Far less common in children in Europe is type 2 diabetes , which can be the result of obesity and lack of exercise. Although the pancreas still produces insulin, it is worse. Therefore, even in type 2 diabetes, the blood sugar levels rise. He is usually initially treated but not with insulin, but with tablets.

2. Diabetes therapy in children
Children with type 1 diabetes have too little or no insulin. The result is that the sugar from the blood does not reach the cells, where it is needed for energy. Instead, the blood sugar rises. The treatment of type 1 diabetes aims to get the metabolism under control again and to avoid high or low blood glucose levels. For more about too high and too low values, see 3.

The attending physician will adjust the target values as well as the therapy according to the metabolism attitude, the living conditions and the individual possibilities of the child.

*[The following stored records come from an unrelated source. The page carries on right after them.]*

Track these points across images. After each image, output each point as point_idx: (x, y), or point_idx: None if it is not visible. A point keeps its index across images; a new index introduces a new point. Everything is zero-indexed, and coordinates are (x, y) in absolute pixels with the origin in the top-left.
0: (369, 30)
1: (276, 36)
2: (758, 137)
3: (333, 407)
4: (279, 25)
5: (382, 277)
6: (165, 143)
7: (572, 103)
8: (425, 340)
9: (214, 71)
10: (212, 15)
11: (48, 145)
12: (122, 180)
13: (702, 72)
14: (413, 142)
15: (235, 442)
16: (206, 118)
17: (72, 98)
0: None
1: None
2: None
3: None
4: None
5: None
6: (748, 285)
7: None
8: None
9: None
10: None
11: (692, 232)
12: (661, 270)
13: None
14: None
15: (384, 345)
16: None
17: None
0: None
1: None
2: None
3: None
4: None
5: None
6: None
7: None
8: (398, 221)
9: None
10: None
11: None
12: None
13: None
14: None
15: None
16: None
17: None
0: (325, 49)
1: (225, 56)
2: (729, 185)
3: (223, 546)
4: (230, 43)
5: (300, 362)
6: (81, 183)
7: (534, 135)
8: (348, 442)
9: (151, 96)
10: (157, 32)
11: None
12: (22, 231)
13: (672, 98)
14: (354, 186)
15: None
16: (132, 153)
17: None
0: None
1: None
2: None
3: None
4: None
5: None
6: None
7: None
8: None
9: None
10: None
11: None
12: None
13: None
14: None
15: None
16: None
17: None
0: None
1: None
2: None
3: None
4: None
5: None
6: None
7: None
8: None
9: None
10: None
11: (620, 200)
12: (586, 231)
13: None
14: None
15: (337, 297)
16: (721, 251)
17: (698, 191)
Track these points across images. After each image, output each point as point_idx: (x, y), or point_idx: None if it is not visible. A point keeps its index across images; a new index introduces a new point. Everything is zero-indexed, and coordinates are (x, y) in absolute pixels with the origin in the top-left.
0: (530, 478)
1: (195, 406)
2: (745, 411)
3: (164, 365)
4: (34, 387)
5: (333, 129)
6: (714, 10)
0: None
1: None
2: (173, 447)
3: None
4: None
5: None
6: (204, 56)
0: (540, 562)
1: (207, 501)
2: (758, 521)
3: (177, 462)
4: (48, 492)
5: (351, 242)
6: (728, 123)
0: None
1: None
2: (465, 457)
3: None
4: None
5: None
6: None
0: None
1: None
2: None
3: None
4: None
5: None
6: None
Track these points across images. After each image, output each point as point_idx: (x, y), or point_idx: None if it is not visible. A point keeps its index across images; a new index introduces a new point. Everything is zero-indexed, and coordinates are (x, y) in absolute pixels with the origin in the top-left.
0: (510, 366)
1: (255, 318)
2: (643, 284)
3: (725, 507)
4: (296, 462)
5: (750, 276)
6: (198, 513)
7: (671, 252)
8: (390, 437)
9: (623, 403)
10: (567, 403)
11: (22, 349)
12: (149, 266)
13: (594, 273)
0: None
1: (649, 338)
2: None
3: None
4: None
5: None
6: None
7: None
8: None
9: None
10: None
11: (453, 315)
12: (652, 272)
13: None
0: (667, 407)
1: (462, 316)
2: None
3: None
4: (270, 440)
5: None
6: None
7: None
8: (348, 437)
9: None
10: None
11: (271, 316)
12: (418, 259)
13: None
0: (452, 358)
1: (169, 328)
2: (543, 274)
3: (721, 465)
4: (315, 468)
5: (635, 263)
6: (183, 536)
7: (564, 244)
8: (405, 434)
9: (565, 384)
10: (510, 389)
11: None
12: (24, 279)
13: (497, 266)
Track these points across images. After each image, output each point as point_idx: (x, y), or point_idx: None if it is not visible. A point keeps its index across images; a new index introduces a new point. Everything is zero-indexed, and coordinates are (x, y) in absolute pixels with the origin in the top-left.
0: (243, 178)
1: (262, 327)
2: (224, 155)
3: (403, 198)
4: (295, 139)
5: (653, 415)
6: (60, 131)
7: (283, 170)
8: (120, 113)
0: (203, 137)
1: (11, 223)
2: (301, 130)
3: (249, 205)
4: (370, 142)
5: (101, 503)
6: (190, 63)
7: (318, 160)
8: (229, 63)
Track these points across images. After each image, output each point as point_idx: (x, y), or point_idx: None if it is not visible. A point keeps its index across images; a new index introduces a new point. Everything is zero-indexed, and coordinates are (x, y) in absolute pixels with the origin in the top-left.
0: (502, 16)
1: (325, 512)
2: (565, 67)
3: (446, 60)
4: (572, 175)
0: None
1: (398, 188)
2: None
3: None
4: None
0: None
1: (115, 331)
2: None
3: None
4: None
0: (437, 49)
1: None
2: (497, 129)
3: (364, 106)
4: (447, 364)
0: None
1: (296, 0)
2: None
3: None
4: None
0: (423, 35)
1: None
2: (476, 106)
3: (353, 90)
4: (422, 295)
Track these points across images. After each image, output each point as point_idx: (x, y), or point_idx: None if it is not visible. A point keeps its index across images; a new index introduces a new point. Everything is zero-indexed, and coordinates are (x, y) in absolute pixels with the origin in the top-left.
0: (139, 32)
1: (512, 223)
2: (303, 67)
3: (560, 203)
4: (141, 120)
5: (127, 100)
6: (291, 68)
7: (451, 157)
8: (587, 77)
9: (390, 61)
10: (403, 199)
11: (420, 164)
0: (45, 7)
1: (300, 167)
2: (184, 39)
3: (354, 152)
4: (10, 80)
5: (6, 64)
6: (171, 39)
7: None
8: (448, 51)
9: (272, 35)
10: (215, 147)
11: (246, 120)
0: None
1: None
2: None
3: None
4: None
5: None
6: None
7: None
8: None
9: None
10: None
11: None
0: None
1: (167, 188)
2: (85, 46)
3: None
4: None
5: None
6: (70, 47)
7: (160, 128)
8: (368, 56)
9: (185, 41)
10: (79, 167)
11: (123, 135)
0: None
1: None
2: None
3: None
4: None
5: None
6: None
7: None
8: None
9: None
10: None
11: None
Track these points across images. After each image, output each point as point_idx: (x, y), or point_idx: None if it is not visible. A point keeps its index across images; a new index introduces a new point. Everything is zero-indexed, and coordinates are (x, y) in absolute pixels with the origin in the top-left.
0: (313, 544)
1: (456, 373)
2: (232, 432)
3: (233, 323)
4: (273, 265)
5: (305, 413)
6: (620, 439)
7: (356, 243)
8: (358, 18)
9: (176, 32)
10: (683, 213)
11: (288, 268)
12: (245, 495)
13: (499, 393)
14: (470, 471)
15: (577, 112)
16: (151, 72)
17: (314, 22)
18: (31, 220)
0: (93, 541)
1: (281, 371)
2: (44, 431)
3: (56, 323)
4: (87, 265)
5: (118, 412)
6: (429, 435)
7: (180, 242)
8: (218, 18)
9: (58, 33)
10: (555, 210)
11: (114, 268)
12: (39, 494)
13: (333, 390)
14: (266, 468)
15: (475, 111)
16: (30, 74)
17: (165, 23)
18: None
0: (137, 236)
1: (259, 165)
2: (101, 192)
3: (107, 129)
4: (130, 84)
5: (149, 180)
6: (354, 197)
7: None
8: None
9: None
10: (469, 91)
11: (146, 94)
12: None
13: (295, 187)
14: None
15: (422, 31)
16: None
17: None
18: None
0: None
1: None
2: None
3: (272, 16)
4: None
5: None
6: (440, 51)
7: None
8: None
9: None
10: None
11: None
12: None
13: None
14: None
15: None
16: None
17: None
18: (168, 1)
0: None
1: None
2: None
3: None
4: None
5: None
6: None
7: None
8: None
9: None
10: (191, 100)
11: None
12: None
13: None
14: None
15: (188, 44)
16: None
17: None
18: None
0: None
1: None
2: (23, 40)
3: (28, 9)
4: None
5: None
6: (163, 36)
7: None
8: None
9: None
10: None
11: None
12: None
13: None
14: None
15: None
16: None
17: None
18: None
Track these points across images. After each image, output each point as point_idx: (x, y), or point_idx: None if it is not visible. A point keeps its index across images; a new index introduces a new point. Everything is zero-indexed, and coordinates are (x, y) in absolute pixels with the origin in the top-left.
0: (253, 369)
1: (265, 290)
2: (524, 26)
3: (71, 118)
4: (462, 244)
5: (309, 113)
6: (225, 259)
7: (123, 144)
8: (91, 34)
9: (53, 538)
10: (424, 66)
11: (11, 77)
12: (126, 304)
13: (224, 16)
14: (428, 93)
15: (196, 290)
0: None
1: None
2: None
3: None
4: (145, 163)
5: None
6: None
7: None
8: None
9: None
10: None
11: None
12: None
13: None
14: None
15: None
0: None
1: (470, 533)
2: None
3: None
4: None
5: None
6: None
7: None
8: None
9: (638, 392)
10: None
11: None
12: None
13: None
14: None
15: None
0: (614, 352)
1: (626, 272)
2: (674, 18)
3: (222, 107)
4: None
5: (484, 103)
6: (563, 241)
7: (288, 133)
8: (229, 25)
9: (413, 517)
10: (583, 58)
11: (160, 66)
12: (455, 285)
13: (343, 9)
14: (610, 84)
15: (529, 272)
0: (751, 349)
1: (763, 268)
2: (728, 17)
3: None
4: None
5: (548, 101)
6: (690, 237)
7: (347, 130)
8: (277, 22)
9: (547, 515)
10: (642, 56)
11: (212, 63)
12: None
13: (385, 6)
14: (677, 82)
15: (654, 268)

In training, parents and children learn how to cope with everyday life with diabetes and what to look for. Also for teachers and supervisors ,there are training courses in which they can inform themselves.

Blood sugar levels lower with insulin
Children with type 1 diabetes need insulin several times a day to lower their blood sugar levels. This can be done either with a syringe or by pensplash under the skin. Increasingly, young diabetes patients in Germany also receive an insulin pump that continuously delivers insulin into the tissue.

Standard in the conventional form of treatment is the intensified insulin therapy. In this, the children receive a long-acting insulin, which should cover the basic needs – the so-called basal insulin. In addition, short-acting insulins should catch the blood sugar increases after eating and correct excessively high blood sugar levels.

Dosage should take into account the current blood glucose level as well as the upcoming meal and physical activity. Because diet and exercise affect the blood sugar level. In principle, children with diabetes can eat everything. Even sugar is not taboo. However, she and her parents need to learn how to correctly calculate the carbohydrate content of a meal. Only then do they know how much insulin they need to inject to make up for the sugar increase after eating. In order to prevent the blood sugar from sinking too low, schoolchildren with diabetes must be allowed to eat in the classroom outside of school breaks if necessary. Otherwise, there is a risk of heavy hypoglycaemia .

Insulin pump: aan lternative to spraying
Insulin pumps are small devices that are comfortable to wear on the body. At the push of a button, they deliver a dose of insulin to correct blood glucose levels. In addition, they are constantly pouring out a small amount of insulin to cover their basic needs.

Especially in small children, the therapy with the insulin pump has some advantages. The spraying with the pen is eliminated. With this, the small amounts of insulin that infants need, often dosing badly, which can be a cause of blood sugar fluctuations. The pump works better. Even for parents or caregivers, the insulin delivery is easier than pressing a button or pen with sa yringe.

Parents must apply for an insulin pump with the health insurance. You should work hand in hand with the attending physician. The cash registers do not always cover the costs of the pump.